• Exercise
Which lines in the records contain the string "евро"? Pick out each one and copy it, counting uppercase and lowercase letters as different.

[[ Available records open ]]

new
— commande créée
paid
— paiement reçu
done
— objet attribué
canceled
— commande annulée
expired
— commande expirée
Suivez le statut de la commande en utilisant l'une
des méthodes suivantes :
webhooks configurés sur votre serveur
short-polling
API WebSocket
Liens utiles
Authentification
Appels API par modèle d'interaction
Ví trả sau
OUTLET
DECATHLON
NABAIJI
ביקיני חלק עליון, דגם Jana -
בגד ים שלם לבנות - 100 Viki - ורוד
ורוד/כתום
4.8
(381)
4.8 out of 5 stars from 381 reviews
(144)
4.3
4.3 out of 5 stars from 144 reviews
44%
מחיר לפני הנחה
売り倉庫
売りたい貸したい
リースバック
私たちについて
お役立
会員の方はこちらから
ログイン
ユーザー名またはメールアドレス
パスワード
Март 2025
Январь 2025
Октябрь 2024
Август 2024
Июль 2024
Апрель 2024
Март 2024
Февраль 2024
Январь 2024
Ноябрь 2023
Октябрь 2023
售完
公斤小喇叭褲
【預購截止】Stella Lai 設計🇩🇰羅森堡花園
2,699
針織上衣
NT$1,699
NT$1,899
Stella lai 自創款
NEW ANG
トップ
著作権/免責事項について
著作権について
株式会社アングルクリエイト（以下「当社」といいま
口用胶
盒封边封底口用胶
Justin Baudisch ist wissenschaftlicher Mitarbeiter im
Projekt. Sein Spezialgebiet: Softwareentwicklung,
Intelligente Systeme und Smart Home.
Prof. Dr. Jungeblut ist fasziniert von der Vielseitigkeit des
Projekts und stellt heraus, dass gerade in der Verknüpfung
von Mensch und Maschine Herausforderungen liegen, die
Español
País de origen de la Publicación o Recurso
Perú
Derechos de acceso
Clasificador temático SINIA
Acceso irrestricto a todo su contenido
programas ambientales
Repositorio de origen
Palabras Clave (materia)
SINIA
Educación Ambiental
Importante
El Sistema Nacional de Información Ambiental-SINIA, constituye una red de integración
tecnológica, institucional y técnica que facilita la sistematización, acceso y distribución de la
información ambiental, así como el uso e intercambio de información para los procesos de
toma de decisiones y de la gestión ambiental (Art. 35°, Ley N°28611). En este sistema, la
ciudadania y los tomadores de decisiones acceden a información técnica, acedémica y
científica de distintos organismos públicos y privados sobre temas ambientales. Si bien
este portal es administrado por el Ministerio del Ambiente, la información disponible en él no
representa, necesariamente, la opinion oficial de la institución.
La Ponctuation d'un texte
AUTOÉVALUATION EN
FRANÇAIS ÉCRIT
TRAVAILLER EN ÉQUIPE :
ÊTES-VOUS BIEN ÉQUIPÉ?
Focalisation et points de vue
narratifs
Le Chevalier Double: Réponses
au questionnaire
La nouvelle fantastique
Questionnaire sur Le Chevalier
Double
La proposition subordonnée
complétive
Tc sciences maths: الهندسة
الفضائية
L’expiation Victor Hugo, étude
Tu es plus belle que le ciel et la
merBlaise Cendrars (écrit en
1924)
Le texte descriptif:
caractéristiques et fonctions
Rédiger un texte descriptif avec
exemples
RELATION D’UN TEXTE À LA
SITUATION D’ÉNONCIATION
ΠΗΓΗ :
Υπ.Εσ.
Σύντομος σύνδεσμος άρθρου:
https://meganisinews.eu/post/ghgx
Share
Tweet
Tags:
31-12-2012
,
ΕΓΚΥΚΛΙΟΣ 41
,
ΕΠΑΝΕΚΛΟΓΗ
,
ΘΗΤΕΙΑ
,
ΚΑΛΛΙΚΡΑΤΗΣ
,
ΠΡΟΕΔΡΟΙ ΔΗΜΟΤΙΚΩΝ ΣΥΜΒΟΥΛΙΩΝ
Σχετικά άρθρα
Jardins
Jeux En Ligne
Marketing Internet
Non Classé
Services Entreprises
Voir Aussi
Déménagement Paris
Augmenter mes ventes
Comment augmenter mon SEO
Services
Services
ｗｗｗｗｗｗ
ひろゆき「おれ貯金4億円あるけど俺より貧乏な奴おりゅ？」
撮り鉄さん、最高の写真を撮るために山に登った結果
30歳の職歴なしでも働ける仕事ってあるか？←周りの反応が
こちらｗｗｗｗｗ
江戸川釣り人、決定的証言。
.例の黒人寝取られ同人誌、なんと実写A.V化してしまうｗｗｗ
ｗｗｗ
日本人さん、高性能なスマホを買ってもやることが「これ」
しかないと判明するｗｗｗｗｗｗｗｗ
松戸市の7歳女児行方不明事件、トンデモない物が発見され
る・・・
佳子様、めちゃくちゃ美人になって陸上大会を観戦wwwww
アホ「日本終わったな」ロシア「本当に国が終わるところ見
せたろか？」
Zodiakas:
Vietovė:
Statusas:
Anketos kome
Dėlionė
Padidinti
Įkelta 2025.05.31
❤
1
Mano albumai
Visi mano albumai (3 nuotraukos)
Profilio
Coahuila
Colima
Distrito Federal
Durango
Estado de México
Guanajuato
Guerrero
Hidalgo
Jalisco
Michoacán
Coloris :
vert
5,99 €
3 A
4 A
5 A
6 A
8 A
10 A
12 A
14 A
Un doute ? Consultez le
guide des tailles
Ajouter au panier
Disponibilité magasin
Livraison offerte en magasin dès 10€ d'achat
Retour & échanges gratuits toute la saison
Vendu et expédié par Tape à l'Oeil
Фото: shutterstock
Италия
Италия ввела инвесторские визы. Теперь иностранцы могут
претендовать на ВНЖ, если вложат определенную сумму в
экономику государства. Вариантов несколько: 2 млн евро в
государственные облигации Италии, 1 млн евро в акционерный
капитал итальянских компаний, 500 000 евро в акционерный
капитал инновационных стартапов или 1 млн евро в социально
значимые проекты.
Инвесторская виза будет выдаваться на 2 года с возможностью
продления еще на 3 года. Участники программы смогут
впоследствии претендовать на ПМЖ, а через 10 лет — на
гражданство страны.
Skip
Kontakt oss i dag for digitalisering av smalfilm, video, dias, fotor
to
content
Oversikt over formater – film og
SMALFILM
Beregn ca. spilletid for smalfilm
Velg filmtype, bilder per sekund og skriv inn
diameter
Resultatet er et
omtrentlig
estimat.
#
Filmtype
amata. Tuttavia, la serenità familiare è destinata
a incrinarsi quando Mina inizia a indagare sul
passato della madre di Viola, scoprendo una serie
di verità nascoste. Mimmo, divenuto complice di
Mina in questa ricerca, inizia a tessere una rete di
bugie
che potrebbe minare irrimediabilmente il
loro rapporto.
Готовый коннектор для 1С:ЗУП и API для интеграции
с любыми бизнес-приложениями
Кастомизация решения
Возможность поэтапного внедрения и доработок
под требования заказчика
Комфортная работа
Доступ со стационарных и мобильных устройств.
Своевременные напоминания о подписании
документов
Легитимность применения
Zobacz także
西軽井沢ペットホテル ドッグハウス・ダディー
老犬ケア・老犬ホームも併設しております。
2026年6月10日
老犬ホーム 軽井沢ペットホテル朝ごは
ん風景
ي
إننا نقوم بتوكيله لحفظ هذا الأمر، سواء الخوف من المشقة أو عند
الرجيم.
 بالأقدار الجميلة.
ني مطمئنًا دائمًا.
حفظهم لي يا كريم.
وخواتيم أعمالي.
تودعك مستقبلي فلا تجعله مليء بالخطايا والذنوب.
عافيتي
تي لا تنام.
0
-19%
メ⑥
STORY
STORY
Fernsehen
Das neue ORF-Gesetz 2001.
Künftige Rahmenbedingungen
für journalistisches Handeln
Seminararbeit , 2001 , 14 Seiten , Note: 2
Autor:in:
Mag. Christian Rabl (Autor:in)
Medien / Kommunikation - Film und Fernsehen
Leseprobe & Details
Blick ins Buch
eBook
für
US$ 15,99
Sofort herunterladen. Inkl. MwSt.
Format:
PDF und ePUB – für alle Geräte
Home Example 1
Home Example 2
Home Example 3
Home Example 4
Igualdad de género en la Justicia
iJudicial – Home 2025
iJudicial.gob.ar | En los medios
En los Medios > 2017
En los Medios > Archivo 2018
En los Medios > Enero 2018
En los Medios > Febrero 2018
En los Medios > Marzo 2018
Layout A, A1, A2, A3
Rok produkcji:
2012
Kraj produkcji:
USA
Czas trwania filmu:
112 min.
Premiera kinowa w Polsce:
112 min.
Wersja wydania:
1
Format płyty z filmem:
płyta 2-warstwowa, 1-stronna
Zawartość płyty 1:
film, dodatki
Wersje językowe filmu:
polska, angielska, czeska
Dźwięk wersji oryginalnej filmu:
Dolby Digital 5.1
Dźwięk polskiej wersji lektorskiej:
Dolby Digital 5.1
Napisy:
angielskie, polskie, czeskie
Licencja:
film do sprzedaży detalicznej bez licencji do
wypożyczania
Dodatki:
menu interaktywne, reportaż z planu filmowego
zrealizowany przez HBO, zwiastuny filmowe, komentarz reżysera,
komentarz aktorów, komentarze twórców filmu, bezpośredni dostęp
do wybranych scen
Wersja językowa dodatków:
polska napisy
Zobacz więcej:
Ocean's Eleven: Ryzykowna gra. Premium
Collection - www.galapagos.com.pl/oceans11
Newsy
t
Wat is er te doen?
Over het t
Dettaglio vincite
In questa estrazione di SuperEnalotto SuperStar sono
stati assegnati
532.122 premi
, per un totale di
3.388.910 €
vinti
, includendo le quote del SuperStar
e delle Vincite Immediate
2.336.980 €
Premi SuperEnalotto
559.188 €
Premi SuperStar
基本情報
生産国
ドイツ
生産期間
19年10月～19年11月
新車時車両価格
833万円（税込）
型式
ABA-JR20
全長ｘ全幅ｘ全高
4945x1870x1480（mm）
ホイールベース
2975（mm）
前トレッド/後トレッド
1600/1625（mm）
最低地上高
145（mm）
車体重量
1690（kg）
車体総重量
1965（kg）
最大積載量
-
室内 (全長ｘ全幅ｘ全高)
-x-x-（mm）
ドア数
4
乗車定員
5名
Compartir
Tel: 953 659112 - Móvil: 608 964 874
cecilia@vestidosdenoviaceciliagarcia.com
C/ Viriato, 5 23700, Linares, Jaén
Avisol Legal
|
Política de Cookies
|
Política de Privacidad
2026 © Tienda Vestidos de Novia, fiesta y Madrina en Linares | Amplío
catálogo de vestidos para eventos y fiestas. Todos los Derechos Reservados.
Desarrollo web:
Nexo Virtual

[[ Available records closed ]]

• Exercise solution
экономику государства. Вариантов несколько: 2 млн евро в
государственные облигации Италии, 1 млн евро в акционерный
капитал итальянских компаний, 500 000 евро в акционерный
капитал инновационных стартапов или 1 млн евро в социально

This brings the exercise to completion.